Upcoming, a large-scale retrospective will be dedicated to Nitsch at the Belvedere Museum, Vienna, followed by a solo exhibition and Aktion performance at the Antoni Tàpies Foundation in Barcelona.
Nitsch’s oeuvre has been presented in major exhibitions and prestigious institutions worldwide, including the Museum of Modern Art, New York; Centre Pompidou, Paris; Moderna Museet, Stockholm; Leopold Museum and Albertina Museum, Vienna; and the Fundació Antoni Tàpies, Barcelona. In January 2025, the Centre Pompidou acquired three large-scale paintings and fifteen drawings, further cementing his international recognition.
Hermann Nitsch, born on August 29, 1938, and passed away on April 18, 2022, was a seminal figure in contemporary art, and recognized as a founder Wiener Aktionismus (Viennese Actionism).
During his academic training, Nitsch took a particular interest in Expressionism and religious art. Recognized worldwide as the master of Austrian performance art, he created a total art of boundless sensuality—Dionysian and demonic. His commanding mastery of all artistic genres (visual art, theater, music…) highlights spiritual, philosophical, aesthetic, and social value systems, forming the foundation of his monumental body of work.
In the 1950s, Nitsch conceived his famous "Orgies Mysteries Theatre," a grand and immersive performance known as the 6-Day-Play. During the early stages of his painting career, he employed a technique called Action painting, which involved splattering paint onto canvases. Some of his works from the 1960s featured the inclusion of fabric and blood, further emphasizing the visceral nature of his artistic vision.

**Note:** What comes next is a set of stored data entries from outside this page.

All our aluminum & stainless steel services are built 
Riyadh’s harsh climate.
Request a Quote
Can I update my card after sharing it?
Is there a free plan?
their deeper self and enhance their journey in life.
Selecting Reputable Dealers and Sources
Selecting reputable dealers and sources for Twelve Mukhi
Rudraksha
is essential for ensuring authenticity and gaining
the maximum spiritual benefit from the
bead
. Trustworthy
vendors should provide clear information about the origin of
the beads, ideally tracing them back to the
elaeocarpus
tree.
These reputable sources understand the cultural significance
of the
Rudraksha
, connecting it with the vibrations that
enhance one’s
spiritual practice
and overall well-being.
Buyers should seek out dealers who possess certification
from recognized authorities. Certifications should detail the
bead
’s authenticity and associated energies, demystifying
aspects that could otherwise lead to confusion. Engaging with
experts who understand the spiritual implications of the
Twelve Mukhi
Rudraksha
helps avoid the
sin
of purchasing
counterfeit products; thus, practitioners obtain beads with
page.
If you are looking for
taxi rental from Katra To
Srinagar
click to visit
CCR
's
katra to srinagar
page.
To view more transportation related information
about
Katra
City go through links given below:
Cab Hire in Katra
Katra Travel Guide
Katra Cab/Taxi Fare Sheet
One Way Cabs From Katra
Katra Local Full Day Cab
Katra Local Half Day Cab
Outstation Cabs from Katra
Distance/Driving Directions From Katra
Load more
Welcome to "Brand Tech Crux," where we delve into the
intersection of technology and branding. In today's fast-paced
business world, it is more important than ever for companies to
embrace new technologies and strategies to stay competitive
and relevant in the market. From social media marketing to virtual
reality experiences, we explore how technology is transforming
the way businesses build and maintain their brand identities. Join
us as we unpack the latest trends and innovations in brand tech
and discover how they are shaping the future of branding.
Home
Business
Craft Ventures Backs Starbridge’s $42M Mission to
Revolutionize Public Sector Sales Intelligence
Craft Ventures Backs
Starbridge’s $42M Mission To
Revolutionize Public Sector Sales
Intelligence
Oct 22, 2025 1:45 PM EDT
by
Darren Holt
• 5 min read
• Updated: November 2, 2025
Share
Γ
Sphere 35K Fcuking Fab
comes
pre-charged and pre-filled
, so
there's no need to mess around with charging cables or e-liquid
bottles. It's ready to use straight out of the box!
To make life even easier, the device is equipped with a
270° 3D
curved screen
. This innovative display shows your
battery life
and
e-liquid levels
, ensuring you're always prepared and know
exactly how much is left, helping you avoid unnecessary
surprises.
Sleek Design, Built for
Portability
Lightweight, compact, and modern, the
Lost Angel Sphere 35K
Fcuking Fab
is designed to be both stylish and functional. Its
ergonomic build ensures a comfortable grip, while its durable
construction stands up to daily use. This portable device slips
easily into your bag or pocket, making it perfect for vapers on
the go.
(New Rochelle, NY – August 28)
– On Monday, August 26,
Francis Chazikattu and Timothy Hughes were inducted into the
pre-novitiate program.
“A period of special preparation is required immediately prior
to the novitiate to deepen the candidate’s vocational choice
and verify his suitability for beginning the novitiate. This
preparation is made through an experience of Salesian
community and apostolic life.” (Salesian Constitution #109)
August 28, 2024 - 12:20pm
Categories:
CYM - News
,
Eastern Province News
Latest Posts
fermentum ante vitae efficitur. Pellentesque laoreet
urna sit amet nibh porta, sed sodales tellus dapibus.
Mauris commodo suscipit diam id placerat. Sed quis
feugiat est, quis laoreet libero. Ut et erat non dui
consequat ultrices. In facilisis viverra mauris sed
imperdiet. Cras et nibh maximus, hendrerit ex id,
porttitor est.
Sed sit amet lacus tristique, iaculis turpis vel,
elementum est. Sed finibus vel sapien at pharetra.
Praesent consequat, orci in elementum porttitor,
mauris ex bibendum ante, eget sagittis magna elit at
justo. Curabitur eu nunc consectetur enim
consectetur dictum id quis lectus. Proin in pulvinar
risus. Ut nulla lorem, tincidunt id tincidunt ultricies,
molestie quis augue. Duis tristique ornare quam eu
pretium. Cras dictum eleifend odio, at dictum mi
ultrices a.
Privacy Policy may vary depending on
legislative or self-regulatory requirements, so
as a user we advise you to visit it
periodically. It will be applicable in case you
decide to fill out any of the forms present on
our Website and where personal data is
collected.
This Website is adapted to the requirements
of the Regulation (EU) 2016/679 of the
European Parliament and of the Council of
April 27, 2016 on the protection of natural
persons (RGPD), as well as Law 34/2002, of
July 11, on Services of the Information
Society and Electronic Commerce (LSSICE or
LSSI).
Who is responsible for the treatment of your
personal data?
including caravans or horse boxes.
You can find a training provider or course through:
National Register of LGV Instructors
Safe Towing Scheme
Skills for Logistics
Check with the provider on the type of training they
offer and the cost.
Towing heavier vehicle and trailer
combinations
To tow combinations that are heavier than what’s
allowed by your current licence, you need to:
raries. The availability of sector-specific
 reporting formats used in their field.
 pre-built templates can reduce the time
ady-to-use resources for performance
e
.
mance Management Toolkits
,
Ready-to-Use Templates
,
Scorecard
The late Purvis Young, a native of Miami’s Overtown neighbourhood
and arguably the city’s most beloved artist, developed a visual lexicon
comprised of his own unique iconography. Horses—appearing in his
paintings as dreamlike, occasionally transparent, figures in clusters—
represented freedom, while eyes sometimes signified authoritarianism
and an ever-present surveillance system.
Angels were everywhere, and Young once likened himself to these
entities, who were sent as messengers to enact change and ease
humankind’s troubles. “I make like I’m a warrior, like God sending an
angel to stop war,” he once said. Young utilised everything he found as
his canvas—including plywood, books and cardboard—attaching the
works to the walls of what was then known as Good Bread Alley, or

His work is also held in the permanent collections of numerous leading institutions around the world, including the Museum of Modern Art (MoMA) and the Metropolitan Museum of Art, New York; Tate Modern, London; Centre Georges Pompidou, Paris; Museo Hermann Nitsch and Museo Capodimonte, Naples; Nationalgalerie, Berlin; Museum Ludwig, Cologne; Kunstmuseum, Bern; and the Leopold Museum, Vienna. His legacy is further preserved through dedicated institutions such as the Hermann Nitsch Museum in Mistelbach (est. 2007), the Museo Archivio Laboratorio per le Arti Contemporanee Hermann Nitsch in Naples (est. 2008), and the Nitsch Foundation in Vienna (est. 2009).